# Trapdoor...



## matija (Feb 10, 2006)

hi,

i got this trapdoor spider... it is about 5cm LS... i don't have latin name for it... anyone know what this could be?
















thanks
Matija


----------



## Steffen (Feb 10, 2006)

http://www.arachnoboards.com/ab/showthread.php?t=57931

Looks alot like this, don't you think?   ...just a few post below this one.


----------



## PERIKIN (Feb 10, 2006)

*.....*

may be unmidia aedificatorium?they are common in europe


----------



## matija (Feb 10, 2006)

PERIKIN said:
			
		

> may be unmidia aedificatorium?they are common in europe


googled... can't find anything...

but looks like Sphodros niger...


----------



## WithCerberus (Feb 10, 2006)

not sphodros niger. Legs too long and chelicerea to small. Very stunning spider though.
peace,

Bobby


----------



## Scolopendra55 (Feb 10, 2006)

Great lookin whatever it is!


----------



## JesseD (Feb 11, 2006)

Well all I know is that it is the same species as mine.


----------



## WithCerberus (Feb 11, 2006)

It is so hard to tell with trapdoors. There are many that all look very similar (stout, shiny, and dark) all over the world. Just comparing pictures will not get you very close to a knowing the species with this one unfortunately. Did you collect it orbuy it from a dealer? Finding out where it is from is would be a good start to learning its species name. that really is a great looking spider. Could you post any more pics if it hasn't already burrowed in?

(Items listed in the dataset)
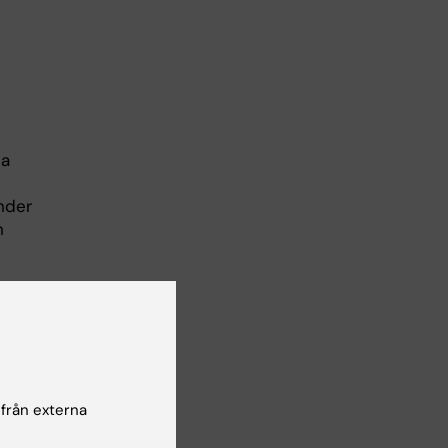
ka
nder
h
 av
tra
m,
 från externa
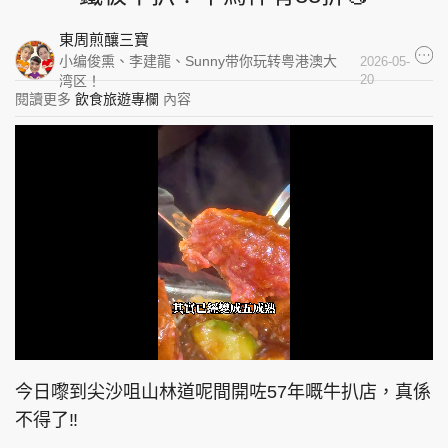
集團旗下品牌
東周煎釀三寶
小编俊熏、李建龍、Sunny带你玩转粤港澳大
2026-05-
20
湾区！
閱讀更多
飲食旅遊專欄
內容
東周刊
cazbuyer
東Touch
PCM 電腦廣場
星島頭條
星島日報
頭條日報
星島環球
The Standard
L
U
o
n
a
m
d
u
今日嚟到尖沙咀山林道呢間開咗57年嘅牛扒店，真係
e
t
d
e
:
不得了‼️
1
8
.
親子王
Oh!爸媽
JobMarket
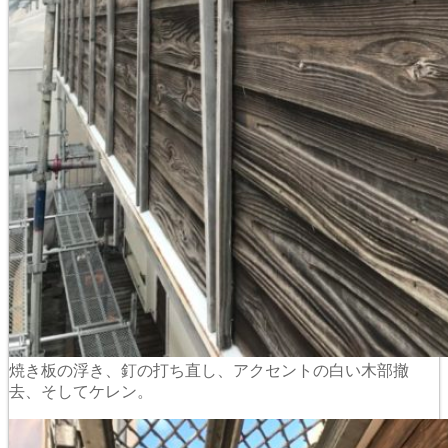
焼き板の浮き、釘の打ち直し、アクセントの白い木部撤
去、そしてケレン。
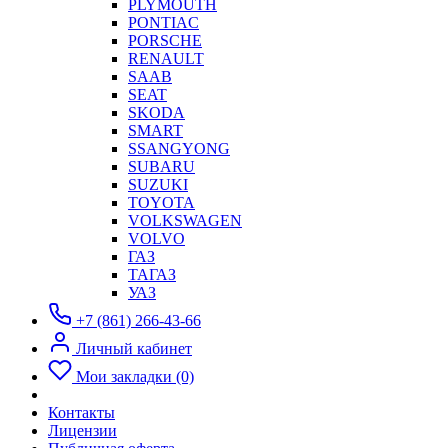
PLYMOUTH
PONTIAC
PORSCHE
RENAULT
SAAB
SEAT
SKODA
SMART
SSANGYONG
SUBARU
SUZUKI
TOYOTA
VOLKSWAGEN
VOLVO
ГАЗ
ТАГАЗ
УАЗ
+7 (861) 266-43-66
Личный кабинет
Мои закладки (0)
Контакты
Лицензии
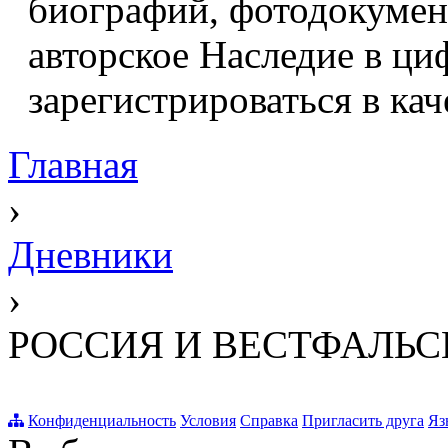
биографий, фотодокумент
авторское Наследие в ци
зарегистрироваться в кач
Главная
›
Дневники
›
РОССИЯ И ВЕСТФАЛЬСК
Конфиденциальность
Условия
Справка
Пригласить друга
Яз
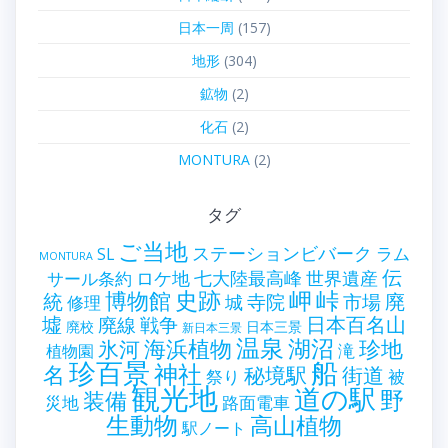
日本一周
(157)
地形
(304)
鉱物
(2)
化石
(2)
MONTURA
(2)
タグ
ご当地
ステーションビバーク
ラム
SL
MONTURA
伝
世界遺産
ロケ地
七大陸最高峰
サール条約
史跡
岬
峠
博物館
統
廃
寺院
市場
城
修理
墟
戦争
日本百名山
廃線
廃校
日本三景
新日本三景
温泉
海浜植物
湖沼
氷河
珍地
滝
植物園
珍百景
船
神社
名
秘境駅
街道
祭り
被
観光地
道の駅
野
装備
災地
路面電車
生動物
高山植物
駅ノート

## Your objective
Proceed with the trapdoor spider thread from the point where it stops. The records aren't needed for this.

## Reply
peace,
bobby


----------



## matija (Feb 12, 2006)

it has allready burrowed... but not in a "tunnel" ..more like a small chamber...


"""not sphodros niger. Legs too long and chelicerea to small. """

yea... i thought it has a little small fangs but... the color is simmilar.... 

i've bought it from a friend.. he doesn't know the name or from where it is... 



this spider is not aggressive at all...like other trapdoors i've seen...


----------



## Stardust (Feb 12, 2006)

Neat looking trapdoor ! like the shine on it...:clap:


----------



## PERIKIN (Feb 12, 2006)

*....*

look at this,this one has brown colour but i have seen them in black.

http://www.arachnoboards.com/ab/showthread.php?t=44384


----------



## matija (Feb 15, 2006)

well...they all look allmost the same to me..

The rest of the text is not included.